Lucky and Daisy both only chewed their chews when we were home usually in the evening. It was our before bed ritual.They would save their chews all day till i get home and then while we are watching TV or online chewed then.


----------



## Jax08 (Feb 13, 2009)

That is exactly what Jax does? Why would they do that?! Are they depressed? Insecure? Full from breakfast? lol


----------



## Narny (Sep 8, 2010)

Thats so interesting. I wonder why they do that...


----------



## Lilie (Feb 3, 2010)

Both Hondo and Lonestar will not eat anything left in the kennel when I'm not home. And actually, I'll give Lonestar his breakfast of raw chicken (etc.) in his kennel in the morning. Then go outside to feed and take care of Tug. Lonestar will lay and wait (and watch me through the slider) till I come back into the house then grab his food like he's starving. This is a dog with high food drive. 

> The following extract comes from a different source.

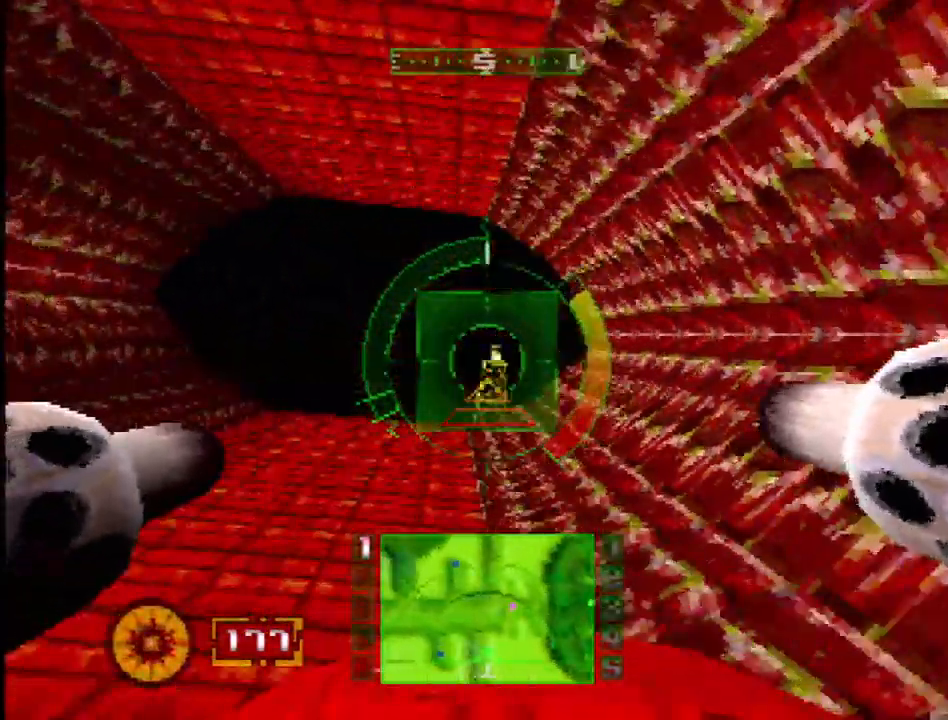
{"buttons": ["DPAD_LEFT"], "events": [[83, "DPAD_RIGHT", "down"], [183, "DPAD_RIGHT", "up"], [483, "DPAD_LEFT", "down"]]}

Do you practice NILIF? I often wonder if that could be part of it. I practice NILIF 24/7. Sometimes I wonder if they associate treats/food with me as part of the reward.


----------



## Jax08 (Feb 13, 2009)

No. I don't practice NILIF with her. She really doesn't need any kind of strict structure so it's not a training thing. She really has no interest in it until I get home and then she races to get it and eat it. Same thing in the car.


----------



## Gretchen (Jan 20, 2011)

When I've physically not home, both my previous dog and Molly will not eat or drink. When with them, but away from home, our previous dog, Mandy would barely eat let alone chew a bully stick, Molly will eat but she won't chew a stick in the office with me. She did, one time chew a raw lamb bone at the office - thank goodness my husband was not there, somewhat of a mess.


----------



## llombardo (Dec 11, 2011)

All three of mine are out and about all day when I'm not home and they don't eat until I'm there. There bowls can be filled before I leave and they still are full when I come home. Within 5 minutes of me coming home they all eat.


----------



## Jenna&Me (Sep 27, 2012)

My first shepherd would not eat in the car no matter what she was offered. I could have put a whole roast beef in front of her and she'd leave it alone.

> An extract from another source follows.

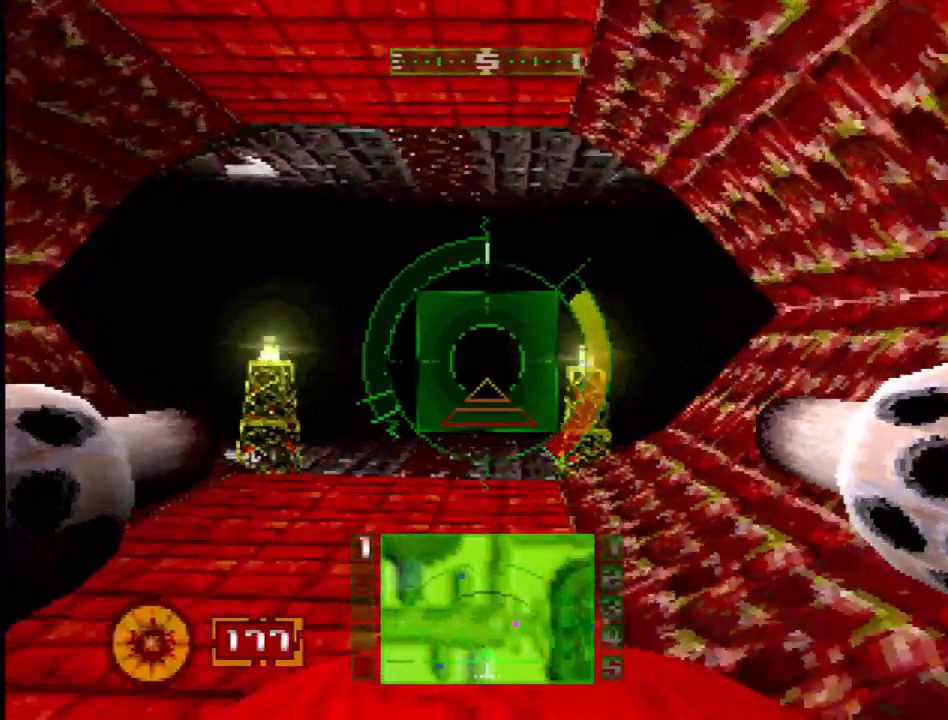
{"buttons": ["DPAD_RIGHT"], "events": [[117, "DPAD_LEFT", "up"], [450, "DPAD_RIGHT", "down"]]}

I always thought it was because of the motion, still in the car so still travelling. But who knows?


----------



## Lilie (Feb 3, 2010)

Jax08 said:


> No. I don't practice NILIF with her.


Rats. I wanted to think they think I'm the reward too.


----------



## Jax08 (Feb 13, 2009)

Nutty dog. Gave her a chew this morning when I was leaving and she wouldn't even take it so I left it on the chair. Got home several hours later and she grabs her chew, eating it in a few minutes.


----------



## Daisy&Lucky's Mom (Apr 24, 2011)

Jax08 said:


> That is exactly what Jax does? Why would they do that?! Are they depressed? Insecure? Full from breakfast? lol


Lost track of this thread. I always thought that it was the ritual or routine of chews were for down time. Daisy was always on alert when she was home w/ just Lucky .I think chewing is their "Miller time".You know family or their specail person is honme and its a good time to relax. Daisy usually fell asleep chewing.
I also in retrospect gave chews and bones when I was home never before work as I feared with them choking. However they both have/had hidden stashs and the remenants of their beef bones with them all day. However they still really only chewed them when we were/are home.


----------



## Mary Beth (Apr 17, 2010)

Your dog can read  On chews, the package directions sometimes say "supervise your dog" or something like that. Maybe the dogs who wait, are saving it until they are really hungry, then when their human come home, they think -"quick eat, before it's taken away".


----------



## GatorDog (Aug 17, 2011)

Aiden is the same way. Won't touch anything unless I'm there to witness it.


----------



## DTS (Oct 19, 2010)

My dog has started to do this. She will chew until I leave or if I give her a bully stick and then leave I will find it on the bed or the couch intact and as soon as I get home she will chew on it as well. I always wondered if she was she only one that did this or if other dogs did too. How wierd


----------



## Jax08 (Feb 13, 2009)

Mary Beth said:


> Your dog can read  On chews, the package directions sometimes say "supervise your dog" or something like that.


Home made treats don't come in a package and I'm not giving her anything to choke on...thanks for the condensation. And nobody has ever taken food away from her.


----------



## Jax08 (Feb 13, 2009)

Daisy&Lucky's Mom said:


> Lost track of this thread. I always thought that it was the ritual or routine of chews were for down time. Daisy was always on alert when she was home w/ just Lucky .I think chewing is their "Miller time".You know family or their specail person is honme and its a good time to relax. ... However they still really only chewed them when we were/are home.


I think it's something along this. When I hand her the chew, she lays her ears back and just sniffs it. When I come back home, she's happy happy and runs for her chew. It's like she's depressed that I"m leaving so won't eat it but so happy when I come back that she wants it. If I had it to her earlier when I'm getting a bath then she takes it the bathroom and eats it so I know it's not a matter of "hunger"


----------



## Mary Beth (Apr 17, 2010)

Jax08 said:


> Home made treats don't come in a package and I'm not giving her anything to choke on...thanks for the condensation. And nobody has ever taken food away from her.


Sorry you took my comment seriously, and I wasn't meaning anything personal. Your dog is lucky to have homemade treats. I plead guilty, I do take the food away if my dog doesn't eat within 20 minutes.


----------



## Greydusk (Mar 26, 2010)

I'm surprised how many people have experienced this. I thought my dog was just weird.  Blitz wont eat or drink when I'm not home, as soon as I come home he runs to the water bowl and drinks like he hasn't seen water in a week. Crazy dogs.


----------



## Jax08 (Feb 13, 2009)

Mary Beth said:


> I plead guilty, I do take the food away if my dog doesn't eat within 20 minutes.


Food doesn't last 20 minutes here. It hits the dish, the dish hits the floor and the dogs hit the dish. Treats don't last long, except when I'm not home.


----------



## Mikelia (Aug 29, 2012)

I think it is pack behaviour. Wolves eat as a pack, and often dogs that are free fed will eat when their owners are eating. My gsds won't chew their chewies when I am not home either, but the border collie x and the apbt will!


----------